Department of Psychiatry, Massachusetts General Hospital and Harvard Medical School, Boston, Massachusetts.
Corresponding Author: Chirag M. Vyas, MBBS, MPH, Massachusetts General Hospital, One Bowdoin Sq, 7th Floor, Boston, MA 02114 (
J Clin Psychiatry. 2023 Jun 26;84(4):22m14629. doi: 10.4088/JCP.22m14629.

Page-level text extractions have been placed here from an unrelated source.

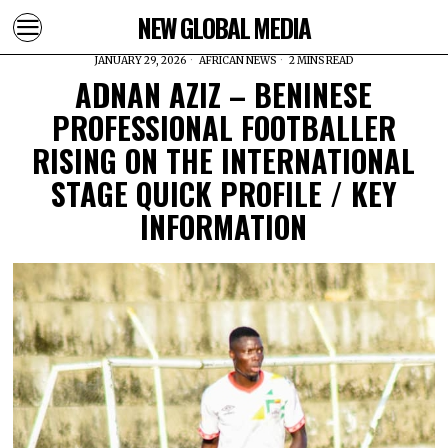
NEW GLOBAL MEDIA
JANUARY 29, 2026
AFRICAN NEWS
2 MINS READ
ADNAN AZIZ – BENINESE
PROFESSIONAL FOOTBALLER
RISING ON THE INTERNATIONAL
STAGE QUICK PROFILE / KEY
INFORMATION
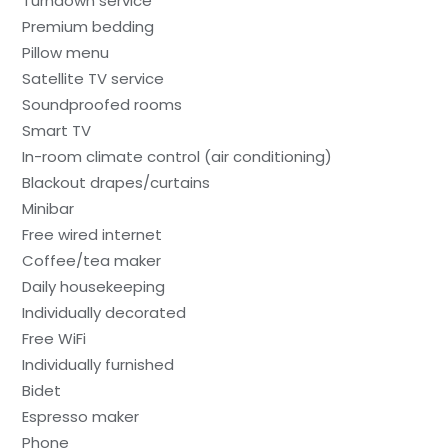
Turndown service
Premium bedding
Pillow menu
Satellite TV service
Soundproofed rooms
Smart TV
In-room climate control (air conditioning)
Blackout drapes/curtains
Minibar
Free wired internet
Coffee/tea maker
Daily housekeeping
Individually decorated
Free WiFi
Individually furnished
Bidet
Espresso maker
Phone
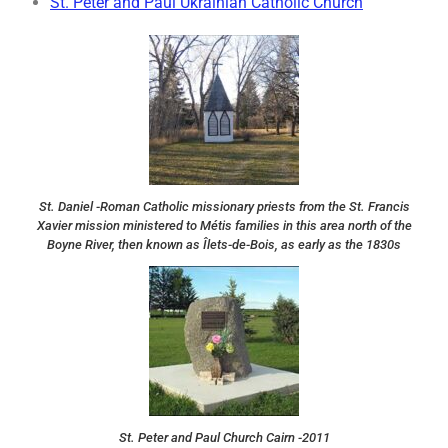
St. Peter and Paul Ukrainian Catholic Church
St. Daniel -Roman Catholic missionary priests from the St. Francis
Xavier mission ministered to Métis families in this area north of the
Boyne River, then known as Îlets-de-Bois, as early as the 1830s
St. Peter and Paul Church Cairn -2011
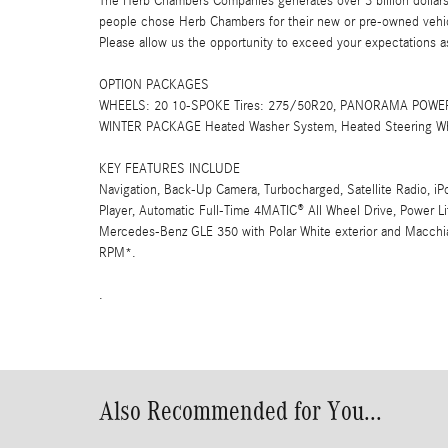
The Herb Chambers Companies generates over 3 billion dollars
people chose Herb Chambers for their new or pre-owned vehicl
Please allow us the opportunity to exceed your expectations as
OPTION PACKAGES
WHEELS: 20 10-SPOKE Tires: 275/50R20, PANORAMA POWER 
WINTER PACKAGE Heated Washer System, Heated Steering W
KEY FEATURES INCLUDE
Navigation, Back-Up Camera, Turbocharged, Satellite Radio, i
Player, Automatic Full-Time 4MATIC® All Wheel Drive, Power L
Mercedes-Benz GLE 350 with Polar White exterior and Macchiat
RPM*.
.
Also Recommended for You...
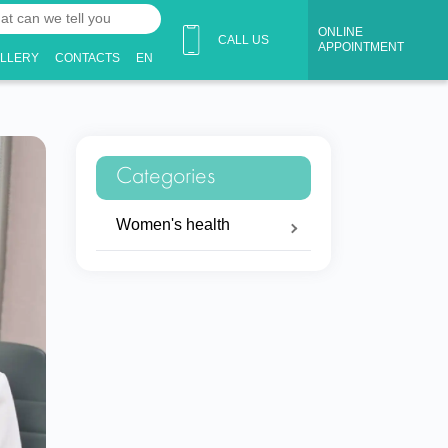
ONLINE
CALL US
APPOINTMENT
ALLERY
CONTACTS
EN
Categories
Women's health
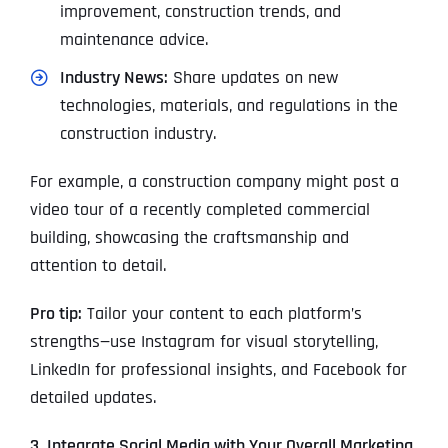
improvement, construction trends, and
maintenance advice.
Industry News:
Share updates on new
technologies, materials, and regulations in the
construction industry.
For example, a construction company might post a
video tour of a recently completed commercial
building, showcasing the craftsmanship and
attention to detail.
Pro tip:
Tailor your content to each platform’s
strengths—use Instagram for visual storytelling,
LinkedIn for professional insights, and Facebook for
detailed updates.
3. Integrate Social Media with Your Overall Marketing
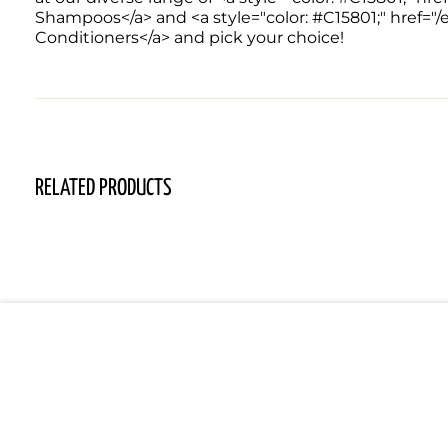
Shampoos</a> and <a style="color: #C15801;" href="
Conditioners</a> and pick your choice!
RELATED PRODUCTS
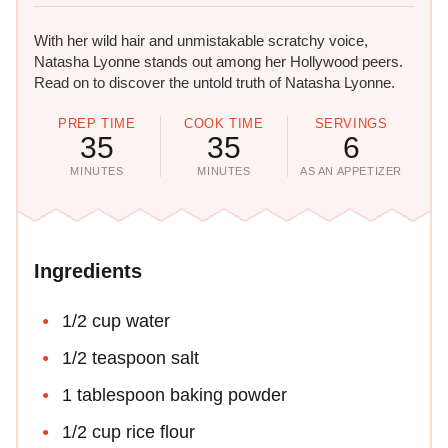
With her wild hair and unmistakable scratchy voice,
Natasha Lyonne stands out among her Hollywood peers.
Read on to discover the untold truth of Natasha Lyonne.
PREP TIME
COOK TIME
SERVINGS
35
35
6
MINUTES
MINUTES
AS AN APPETIZER
Ingredients
1/2 cup water
1/2 teaspoon salt
1 tablespoon baking powder
1/2 cup rice flour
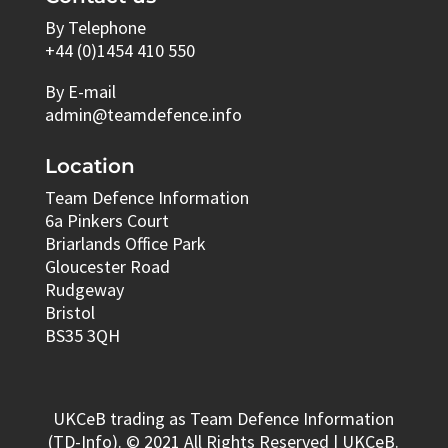
By Telephone
+44 (0)1454 410 550
By E-mail
admin@teamdefence.info
Location
Team Defence Information
6a Pinkers Court
Briarlands Office Park
Gloucester Road
Rudgeway
Bristol
BS35 3QH
UKCeB trading as Team Defence Information
(TD-Info). © 2021 All Rights Reserved | UKCeB.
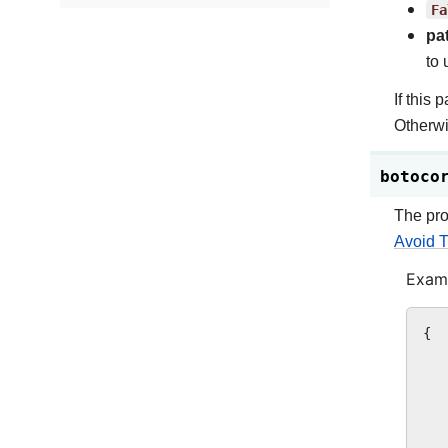
Fa
pa
to 
If this 
Otherwi
botoco
The pro
Avoid T
Examp
{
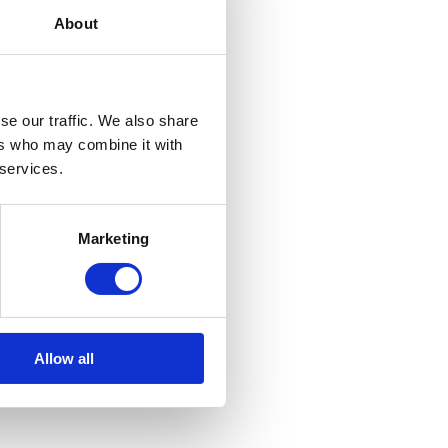
About
se our traffic. We also share
ers who may combine it with
 services.
Marketing
Allow all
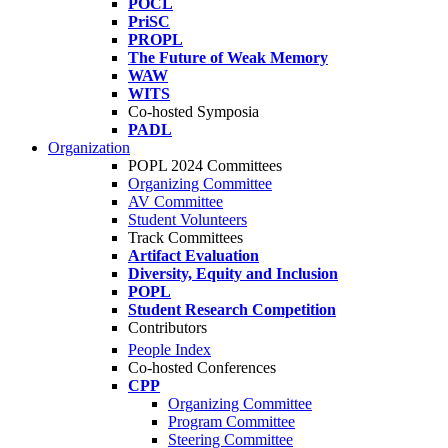
POCL
PriSC
PROPL
The Future of Weak Memory
WAW
WITS
Co-hosted Symposia
PADL
Organization
POPL 2024 Committees
Organizing Committee
AV Committee
Student Volunteers
Track Committees
Artifact Evaluation
Diversity, Equity and Inclusion
POPL
Student Research Competition
Contributors
People Index
Co-hosted Conferences
CPP
Organizing Committee
Program Committee
Steering Committee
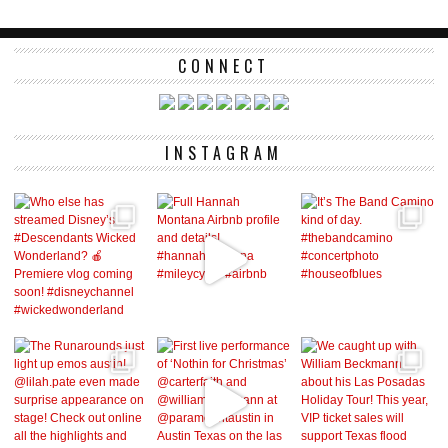
CONNECT
INSTAGRAM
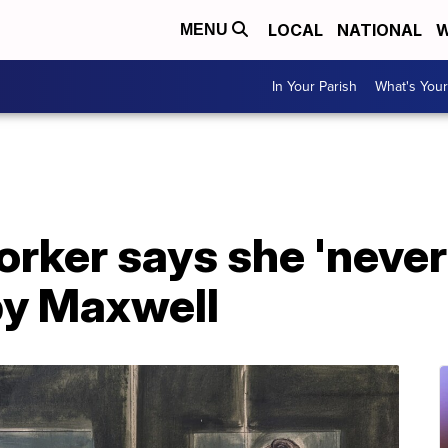
LOCAL
NATIONAL
W
MENU
In Your Parish
What's Your
rker says she 'never
by Maxwell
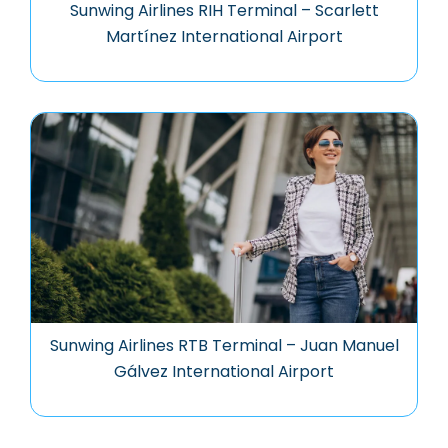
Sunwing Airlines RIH Terminal – Scarlett
Martínez International Airport
Sunwing Airlines RTB Terminal – Juan Manuel
Gálvez International Airport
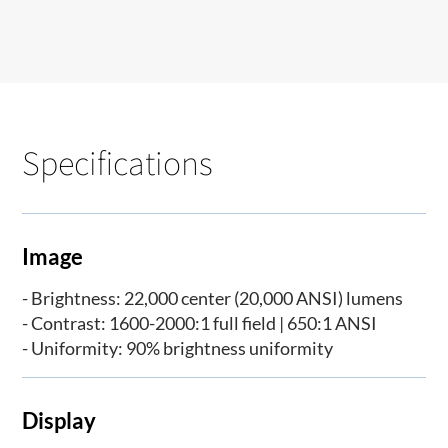
Specifications
Image
- Brightness: 22,000 center (20,000 ANSI) lumens
- Contrast: 1600-2000:1 full field | 650:1 ANSI
- Uniformity: 90% brightness uniformity
Display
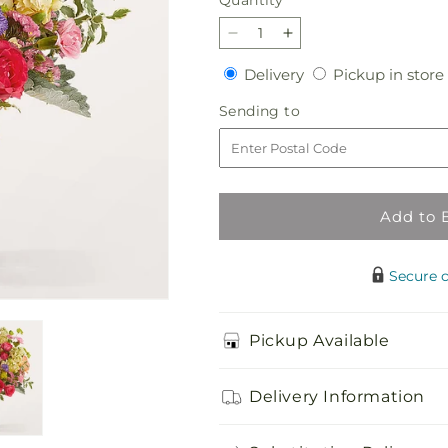
Quantity
Decrease
Increase
quantity
quantity
Delivery
Delivery
Pickup in store
for
for
Tangerine
Tangerine
Sending
Sending to
Tango
Tango
to
Bouquet
Bouquet
Add to 
Secure 
Pickup Available
Delivery Information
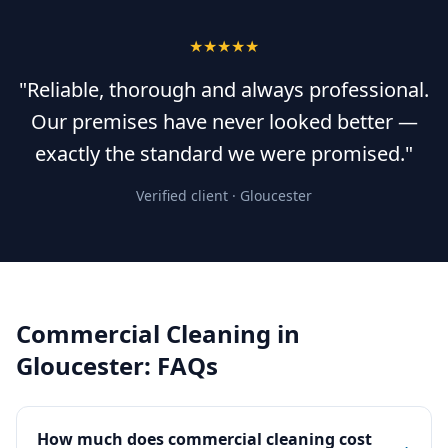
★★★★★
"Reliable, thorough and always professional.
Our premises have never looked better —
exactly the standard we were promised."
Verified client ·
Gloucester
Commercial Cleaning
in
Gloucester
: FAQs
How much does commercial cleaning cost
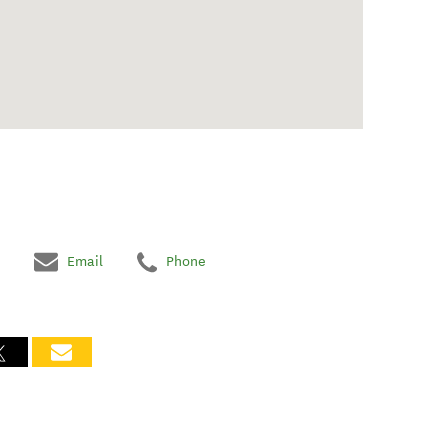
Email
Phone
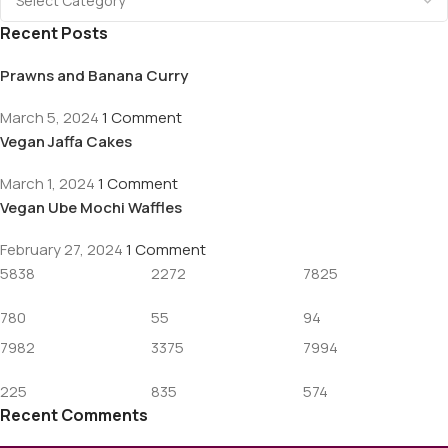
Recent Posts
Prawns and Banana Curry
March 5, 2024
1 Comment
Vegan Jaffa Cakes
March 1, 2024
1 Comment
Vegan Ube Mochi Waffles
February 27, 2024
1 Comment
5838
2272
7825
780
55
94
7982
3375
7994
225
835
574
Recent Comments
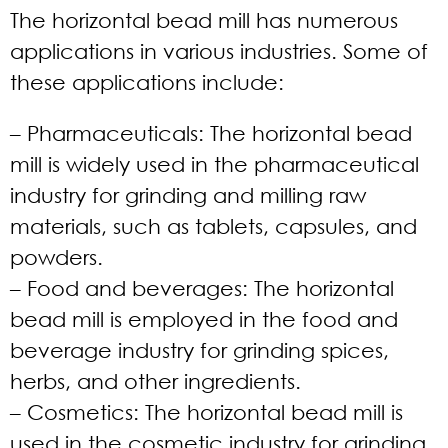
The horizontal bead mill has numerous
applications in various industries. Some of
these applications include:
– Pharmaceuticals:
The horizontal bead
mill is widely used in the pharmaceutical
industry for grinding and milling raw
materials, such as tablets, capsules, and
powders.
– Food and beverages:
The horizontal
bead mill is employed in the food and
beverage industry for grinding spices,
herbs, and other ingredients.
– Cosmetics:
The horizontal bead mill is
used in the cosmetic industry for grinding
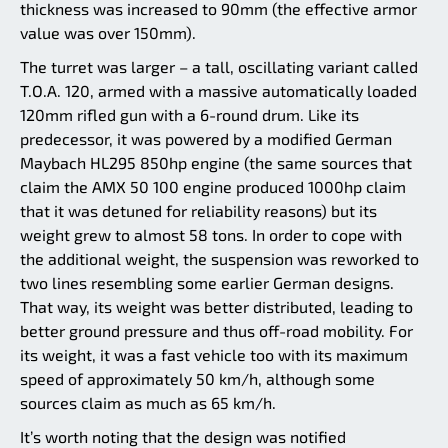
thickness was increased to 90mm (the effective armor
value was over 150mm).
The turret was larger – a tall, oscillating variant called
T.O.A. 120, armed with a massive automatically loaded
120mm rifled gun with a 6-round drum. Like its
predecessor, it was powered by a modified German
Maybach HL295 850hp engine (the same sources that
claim the AMX 50 100 engine produced 1000hp claim
that it was detuned for reliability reasons) but its
weight grew to almost 58 tons. In order to cope with
the additional weight, the suspension was reworked to
two lines resembling some earlier German designs.
That way, its weight was better distributed, leading to
better ground pressure and thus off-road mobility. For
its weight, it was a fast vehicle too with its maximum
speed of approximately 50 km/h, although some
sources claim as much as 65 km/h.
It’s worth noting that the design was notified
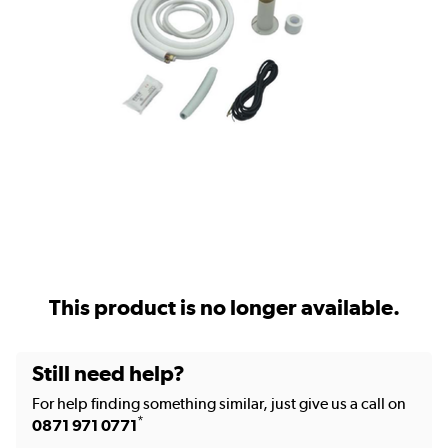
This product is no longer available.
Still need help?
For help finding something similar, just give us a call on
*
0871 971 0771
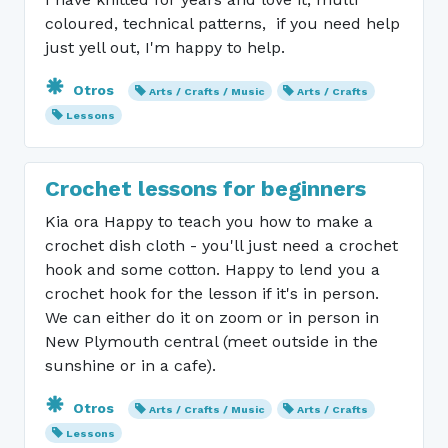
coloured, technical patterns, if you need help
just yell out, I'm happy to help.
Otros
Arts / Crafts / Music
Arts / Crafts
Lessons
Crochet lessons for beginners
Kia ora Happy to teach you how to make a
crochet dish cloth - you'll just need a crochet
hook and some cotton. Happy to lend you a
crochet hook for the lesson if it's in person.
We can either do it on zoom or in person in
New Plymouth central (meet outside in the
sunshine or in a cafe).
Otros
Arts / Crafts / Music
Arts / Crafts
Lessons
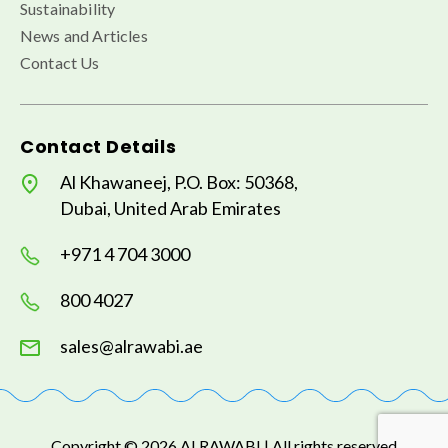
Sustainability
News and Articles
Contact Us
Contact Details
Al Khawaneej, P.O. Box: 50368,
Dubai, United Arab Emirates
+971 4 704 3000
800 4027
sales@alrawabi.ae
Copyright © 2026 AI RAWABI | All rights reserved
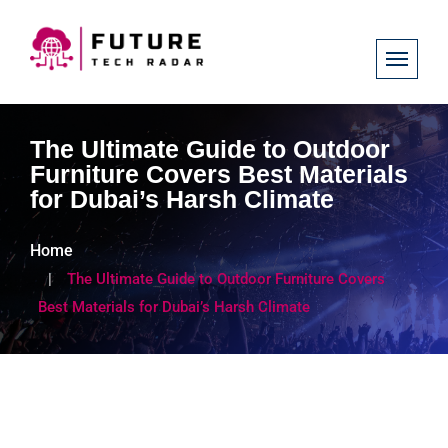
The Ultimate Guide to Outdoor
Furniture Covers Best Materials
for Dubai’s Harsh Climate
Home
The Ultimate Guide to Outdoor Furniture Covers
Best Materials for Dubai’s Harsh Climate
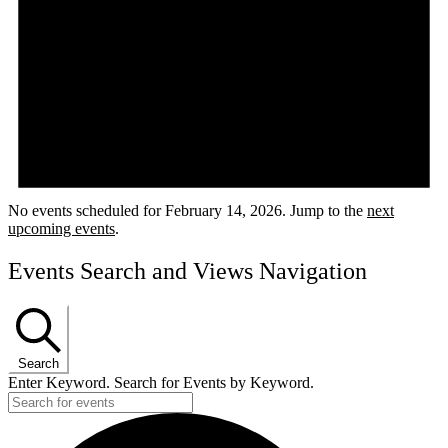
No events scheduled for February 14, 2026. Jump to the
next
upcoming events
.
Events Search and Views Navigation
Search
Enter Keyword. Search for Events by Keyword.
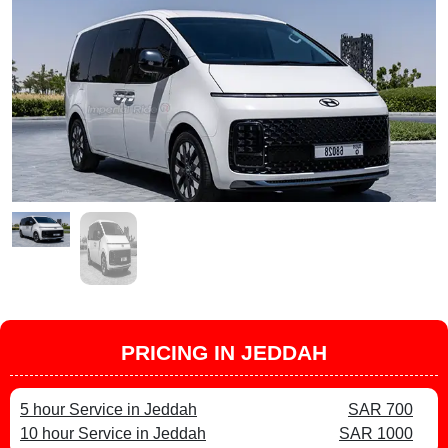
PRICING IN JEDDAH
5 hour Service in Jeddah
SAR 700
10 hour Service in Jeddah
SAR 1000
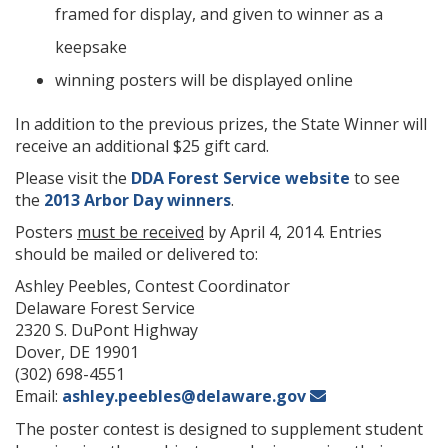
framed for display, and given to winner as a
keepsake
winning posters will be displayed online
In addition to the previous prizes, the State Winner will
receive an additional $25 gift card.
Please visit the
DDA Forest Service website
to see
the
2013 Arbor Day winners
.
Posters
must be received
by April 4, 2014. Entries
should be mailed or delivered to:
Ashley Peebles, Contest Coordinator
Delaware Forest Service
2320 S. DuPont Highway
Dover, DE 19901
(302) 698-4551
Email:
ashley.peebles@delaware.gov
The poster contest is designed to supplement student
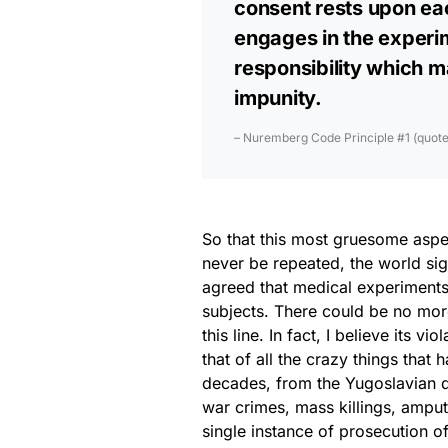
consent rests upon each
engages in the experim
responsibility which m
impunity.
– Nuremberg Code Principle #1 (quoted 
So that this most gruesome aspec
never be repeated, the world s
agreed that medical experiments
subjects. There could be no more
this line. In fact, I believe its vi
that of all the crazy things that
decades, from the Yugoslavian d
war crimes, mass killings, amputa
single instance of prosecution o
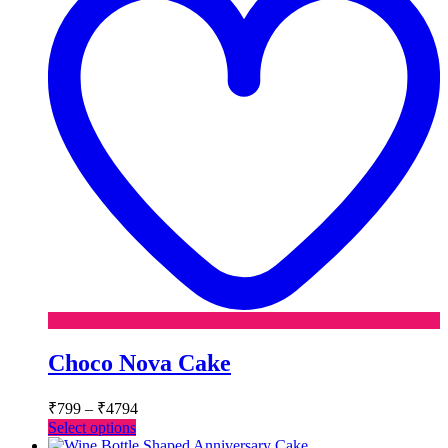
Choco Nova Cake
Price
₹
799
–
₹
4794
range:
This
Select options
₹799
product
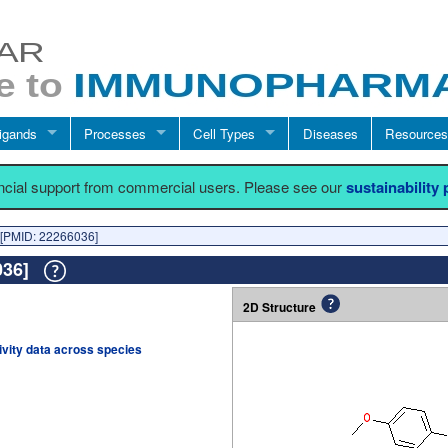
igands
Processes
Cell Types
Diseases
Resources
ancial support from commercial users. Please see our
sustainability
[PMID: 22266036]
6036]
2D Structure
tivity data across species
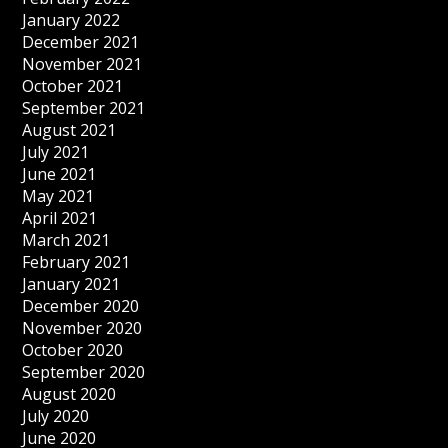
January 2022
December 2021
November 2021
October 2021
September 2021
August 2021
July 2021
June 2021
May 2021
April 2021
March 2021
February 2021
January 2021
December 2020
November 2020
October 2020
September 2020
August 2020
July 2020
June 2020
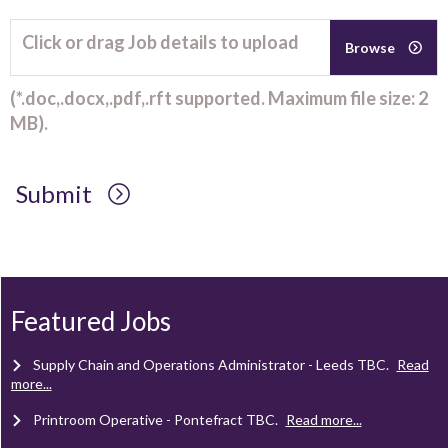
Click or drag Job details to upload
Browse
(*.doc,.docx,.pdf,.rft supported. Maximum file size: 2
MB).
Submit
Client Project Manager - Wakefield
TBC
.
Read more...
Mechanical Technician - Middlesbrough
TBC
.
Read more...
Featured Jobs
Supply Chain and Operations Administrator - Leeds
TBC
.
Read
more...
Printroom Operative - Pontefract
TBC
.
Read more...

To test vitamin D and omega-3 fatty acids (omega-3s) for late-life depression prevention under the National Academy of Medicine framework for indicated (targeting subthreshold depression) and selective (targeting presence of high-risk factors) prevention. The VITamin D and OmegA-3 TriaL (VITAL) is a 2 × 2 factorial trial of vitamin D (2,000 IU/d) and/or omega-3s (1 g/d) for cardiovascular and cancer prevention (enrollment: November 2011-March 2014; end date: December 31, 2017). In this targeted prevention study, we included 720 VITAL clinical sub-cohort participants who completed neurobehavioral assessments at baseline and 2 years (91.9% retention). High-risk factors were subthreshold or clinical anxiety, impaired activities of daily living, physical/functional limitation, medical comorbidity, cognitive impairment, caregiving burden, problem drinking, and low psychosocial support. Coprimary outcomes were incident major depressive disorder (MDD), adjudicated using (, Fourth Edition), and change in mood (Patient Health Questionnaire-9 [PHQ-9]). We used exact tests to determine treatment effects on MDD incidence and repeated-measures models to determine treatment effects on PHQ-9. A total of 11.1% had subthreshold depression, 60.8% had ≥ 1 high-risk factor, MDD incidence was 4.7% (5.1% among completers), and mean PHQ-9 score change was 0.02 points. Among those with subthreshold depression, the MDD risk ratio (95% confidence interval) was 0.36 (0.06 to 1.28) for vitamin D and 0.85 (0.25 to 2.92) for omega-3s, compared to placebo; results were also null among those with ≥ 1 high-risk factor (vitamin D vs placebo: 0.63 [0.25 to 1.53]; omega-3s vs placebo: 1.08 [0.46 to 2.71]). There were no significant differences in PHQ-9 score change comparing either supplement with placebo. Neither vitamin D nor omega-3s showed benefits for indicated and selective prevention of late-life depression; statistical power was limited. ClinicalTrials.gov identifier: NCT01696435.
在国家医学科学院针对亚临床(针对阈下抑郁)和选择性(针对存在高危因素)预防的框架下,测试维生素 D 和欧米伽-3 脂肪酸(ω-3s)用于预防晚年抑郁症。VITamin D 和 OmegA-3 TriaL(VITAL)是一项针对心血管疾病和癌症预防的维生素 D(2000IU/d)和/或 ω-3s(1g/d)的 2×2 析因试验(入组时间:2011 年 11 月至 2014 年 3 月;截止日期:2017 年 12 月 31 日)。在这项针对性预防研究中,我们纳入了 720 名完成基线和 2 年神经行为评估的 VITAL 临床亚队列参与者(保留率为 91.9%)。高危因素包括阈下或临床焦虑、日常生活活动受损、身体/功能受限、合并症、认知障碍、照顾负担、饮酒问题和低社会心理支持。主要结局是新发重度抑郁症(MDD),采用《精神障碍诊断与统计手册》(第四版)进行判定,并评估心境变化(患者健康问卷-9[PHQ-9])。我们使用确切检验来确定治疗对 MDD 发病率的影响,以及重复测量模型来确定治疗对 PHQ-9 的影响。11.1%的参与者存在阈下抑郁,60.8%的参与者存在≥1 个高危因素,MDD 的发病率为 4.7%(完成者中的发病率为 5.1%),PHQ-9 评分的平均变化为 0.02 分。在存在阈下抑郁的患者中,维生素 D 的 MDD 风险比(95%置信区间)为 0.36(0.06 至 1.28),ω-3s 为 0.85(0.25 至 2.92),与安慰剂相比;对于存在≥1 个高危因素的患者,结果也为阴性(维生素 D 与安慰剂相比:0.63[0.25 至 1.53];ω-3s 与安慰剂相比:1.08[0.46 至 2.71])。与安慰剂相比,两种补充剂在 PHQ-9 评分变化方面均无显著差异。维生素 D 和 ω-3s 均未显示出对晚年抑郁症的有针对性和选择性预防的益处;统计效能有限。临床试验.gov 标识符:NCT01696435。